• _REQUIRED WORK_
Within the data beneath, some lines may hold the word "down". Give the number of those lines and nothing else.

• _STORED DATA_
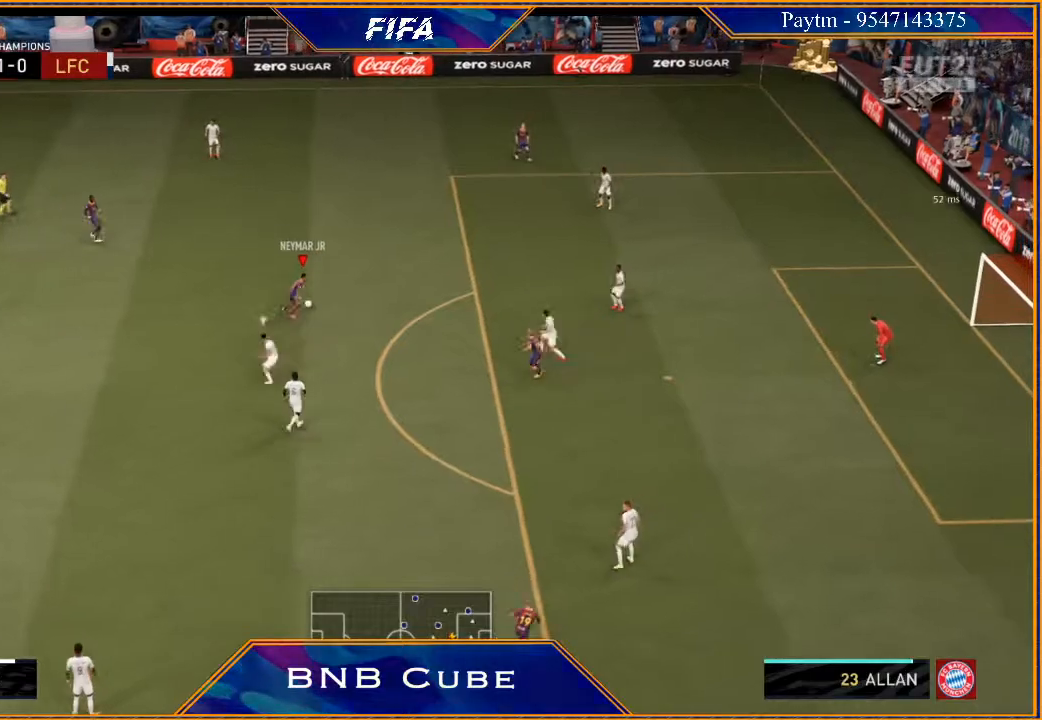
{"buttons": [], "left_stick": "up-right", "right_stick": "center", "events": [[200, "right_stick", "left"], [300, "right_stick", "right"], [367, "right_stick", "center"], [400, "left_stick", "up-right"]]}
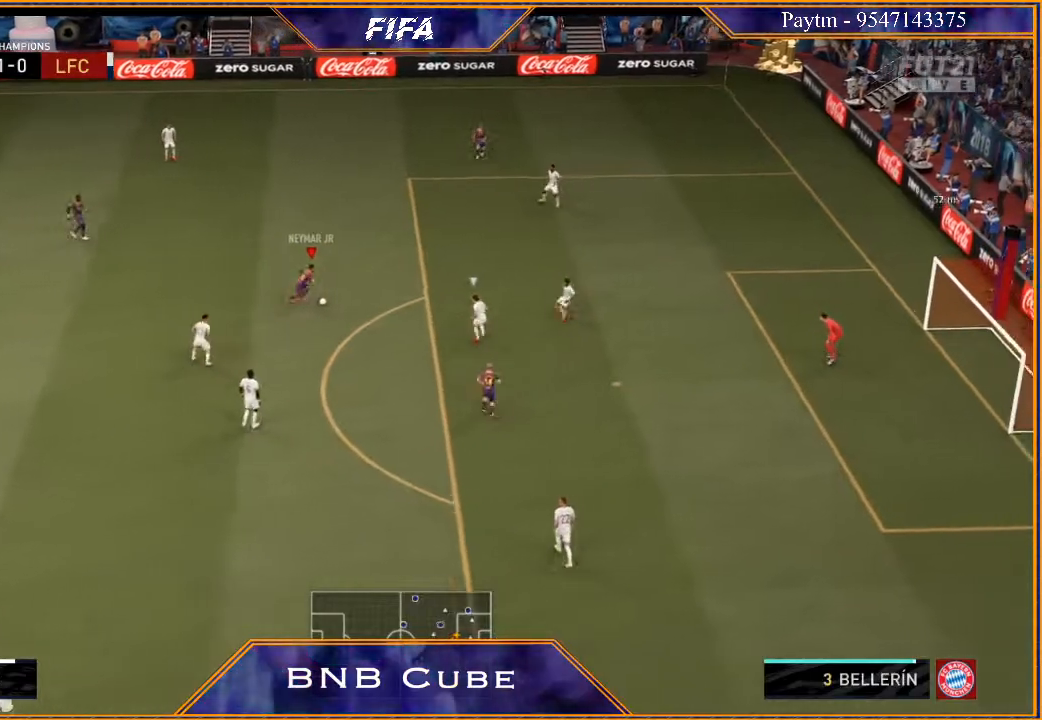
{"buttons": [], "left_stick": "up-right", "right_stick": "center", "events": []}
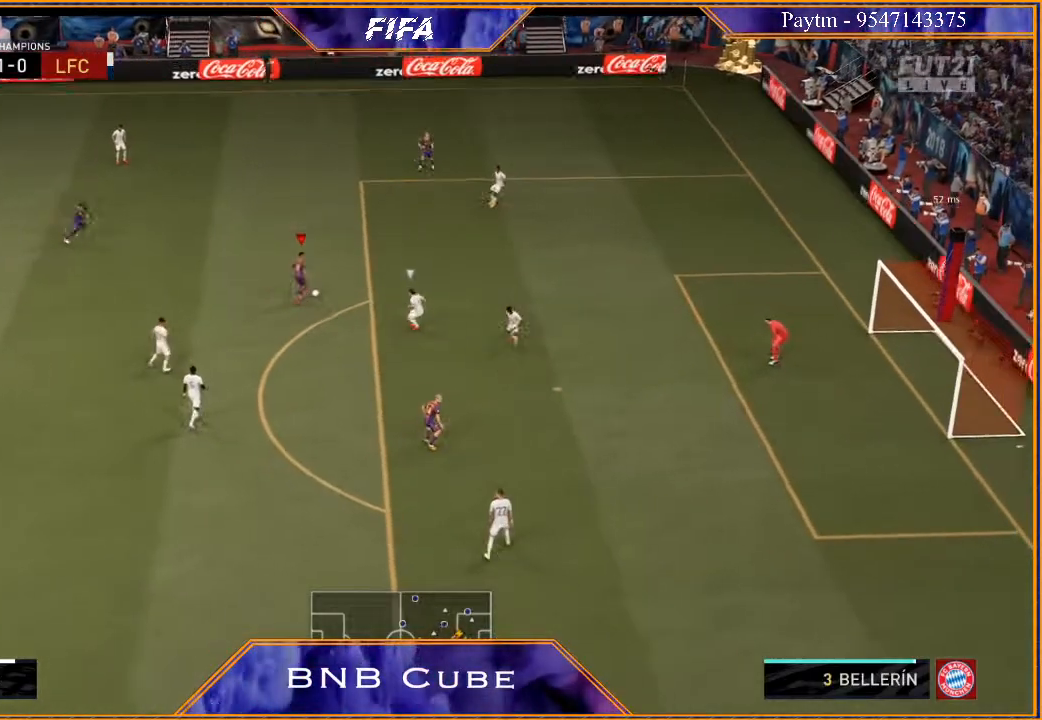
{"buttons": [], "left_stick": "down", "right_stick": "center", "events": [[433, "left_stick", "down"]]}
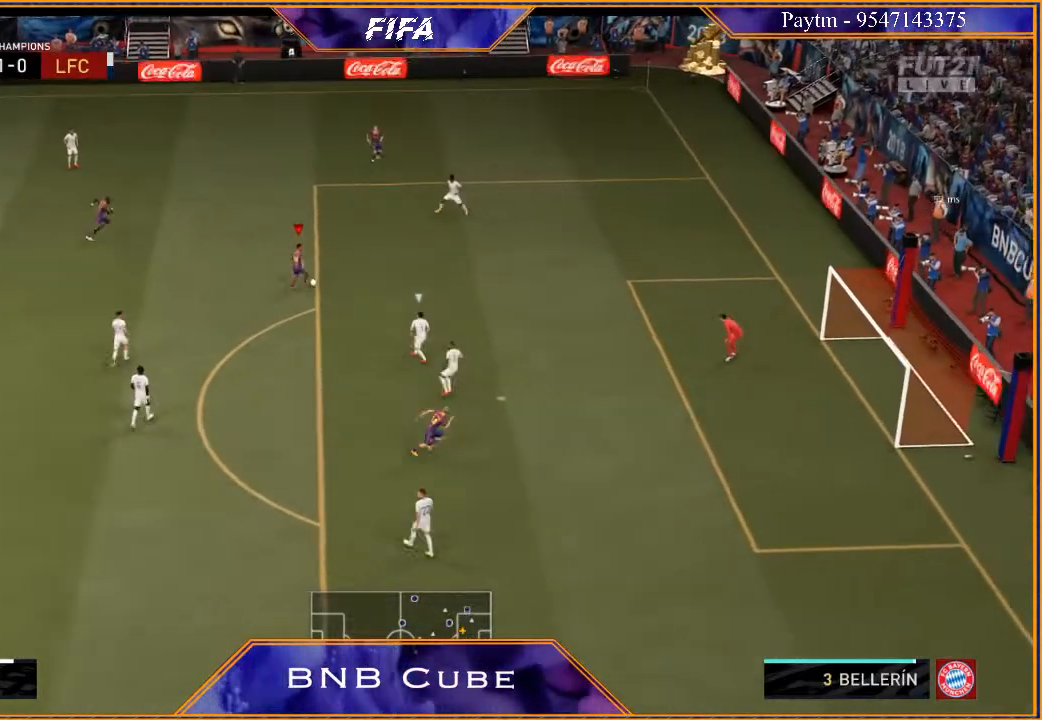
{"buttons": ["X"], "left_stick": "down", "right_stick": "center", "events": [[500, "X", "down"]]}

• _WRITTEN SOLUTION_
2